* DATA SHOWN:
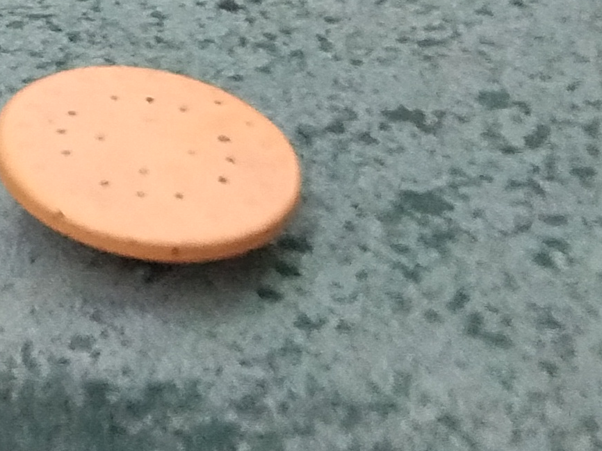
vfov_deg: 9.5
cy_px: -343
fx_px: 2591
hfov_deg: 12.8
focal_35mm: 149
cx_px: -213
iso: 800
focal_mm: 3.69
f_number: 2.2
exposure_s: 1/20
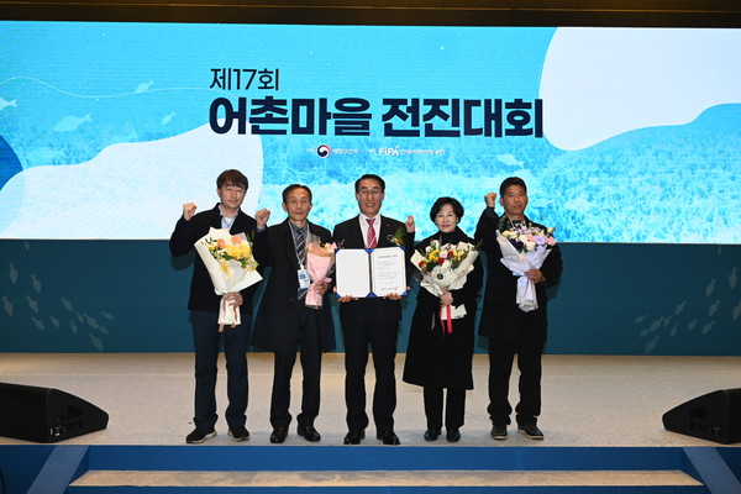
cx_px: 370
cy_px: 247
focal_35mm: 33
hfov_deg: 57.2
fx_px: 679
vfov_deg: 40.0
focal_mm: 33
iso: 1600
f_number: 5.6
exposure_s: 1/160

* YOUR ASSIGNMENT:
Give back every record above word for word, dropping pictures.

* WRITTEN ANSWER:
vfov_deg: 9.5
cy_px: -343
fx_px: 2591
hfov_deg: 12.8
focal_35mm: 149
cx_px: -213
iso: 800
focal_mm: 3.69
f_number: 2.2
exposure_s: 1/20
cx_px: 370
cy_px: 247
focal_35mm: 33
hfov_deg: 57.2
fx_px: 679
vfov_deg: 40.0
focal_mm: 33
iso: 1600
f_number: 5.6
exposure_s: 1/160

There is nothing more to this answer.